Nós gostaríamos de estender o significado de vulnerabilidade um pouco além, considerando-a como verdadeira limitação às atividades humanas. Neste sentido, podemos admitir a existência de vulnerabilidades absolutas, temporárias e evitáveis ou transponíveis. As absolutas, representadas pelas imposições das leis naturais e imutáveis, alcançam principalmente a natureza, que também tem suas limitações dentro de sua esfera de ação ou zona de influência. A gravidade é um bom exemplo, cuja limitação está num ponto além da atmosfera da Terra onde a gravidade deixa de atuar. Todos os corpos vagando além desse ponto estarão livres da atração terrena e flutuarão livremente no espaço até que alcancem a zona de influência de outro corpo celeste. Os seres vivos estão equipados com os recursos biológicos próprios de sua espécie para algumas, mas não todas, as condições adversas da natureza. Por exemplo, os peixes, ao contrário do homem, vivem na água, seu meio natural, mas não vivem fora dela. São limitações intransponíveis. Daí porque precisamos conhecer nossos limites e limitações para melhor compreender e tirar partido da vida. Só então, aprenderemos a expandir nossos horizontes, reconheceremos e afastaremos as verdades dogmáticas e aprenderemos a eliminar os mistérios conhecidos como "segredos" impenetráveis. Como? Usando o raciocínio, que, quando livre do medo, é um poderoso instrumento de investigação, capaz de desmascarar as chamadas "verdades estabelecidas".

Dessa forma, os seres humanos se esclarecem, expandem o seu conhecimento das coisas e dos fenômenos, compreendendo-os sem superstições, misticismos e impedimentos dogmáticos. De que precisamos para isso acontecer? Apenas sermos livres pensadores e dispormos de audácia e coragem para fazer isso, mas, também, termos humildade para vislumbrar nossa pequenez diante da grandeza do Universo. A vontade de observar, de pesquisar e de conhecer não está limitada: é livre como o pensamento.

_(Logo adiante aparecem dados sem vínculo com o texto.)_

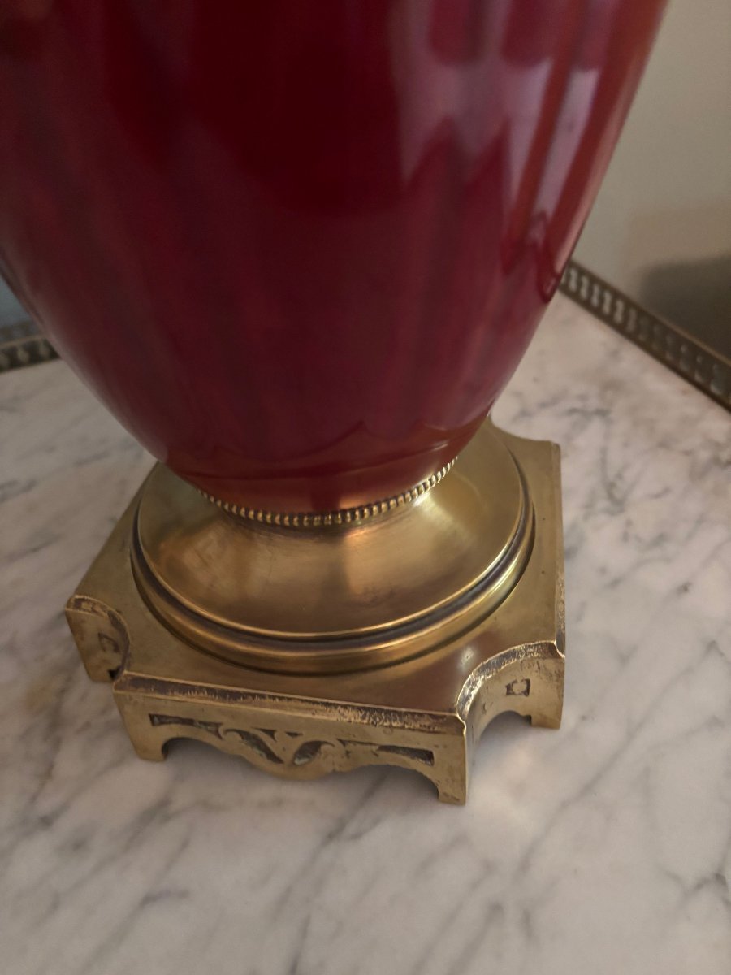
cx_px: 366
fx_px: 732
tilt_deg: -40.3
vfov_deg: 67.3
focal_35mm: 26
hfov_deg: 53.1
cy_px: 488
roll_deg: +3.7
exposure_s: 1/25
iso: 640
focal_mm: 5.96
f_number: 1.6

Individualmente falando, poucos de nós se preocupam em sentir nossos próprios sentimentos porque a autocrítica nos incomoda demasiadamente. Assim, nossas observações recaem sobre as atividades e os sentimentos de nossos semelhantes. Somos rígidos com os outros e complacentes demais conosco, mas as pessoas que se julgam perfeccionistas nos atacam com uma verdadeira enxurrada de frases acusatórias de como deveríamos ser e como deveríamos fazer e agir. Isso nos incomoda e nos torna infelizes. Em vez de uma interação normal, recebemos uma interferência exagerada de pessoas que, por se julgarem perfeitas, adoram incutir seus hábitos na vida dos outros.

Reconhecer nossos limites não significa autolimitarmo-nos. Precisamos é encontrar formas e fórmulas de anularmos as limitações, desde que essa providência nos beneficie, nos cause bem-estar. Uma das providências é eliminar o medo de realizar as mudanças necessárias para afastar os nossos pontos fracos. Nisso, a força de vontade exerce papel preponderante. Muitas vezes, precisamos avaliar o risco de promover certas mudanças dentro de um ambiente adequado à nossa zona de conforto.

Na presunção de que podemos fazer tudo sozinhos, decorre um longo tempo antes de percebermos que não podemos dispensar a ajuda de outros. Não podemos deixar isso acontecer, porque haveria risco de perdermos tempo ou de sairmos prejudicados da situação que estivermos enfrentando. É necessário sempre avaliar e rever a situação. Muitas vezes, é necessário aguardar mais um pouco, recuar para avançar com segurança. Para recebermos ajuda, temos que reconhecer nossas limitações e confiar nos amigos.

O princípio fundamental para reconhecermos nossos limites é saber que não podemos dar mais do que somos capazes em todas as áreas, financeira, afetiva ou profissional. Por que, então, evitamos encarar nossas limitações quando presentes? Obviamente, para não sentirmos o risco da exclusão. É quando deixamos o autoengano se apossar de nós, que corremos o risco de ser excluídos, de revelar nossa incapacidade. Devemos evitar que o medo de sermos excluídos (olhados como incapazes) possa nos atingir, o que nos exporia a uma certa vergonha e deixaria nossas fragilidades e vulnerabilidades à mostra. Então, temos que perceber quando as expectativas são maiores que nossas forças, e decidir por recusar ou pedir ajuda.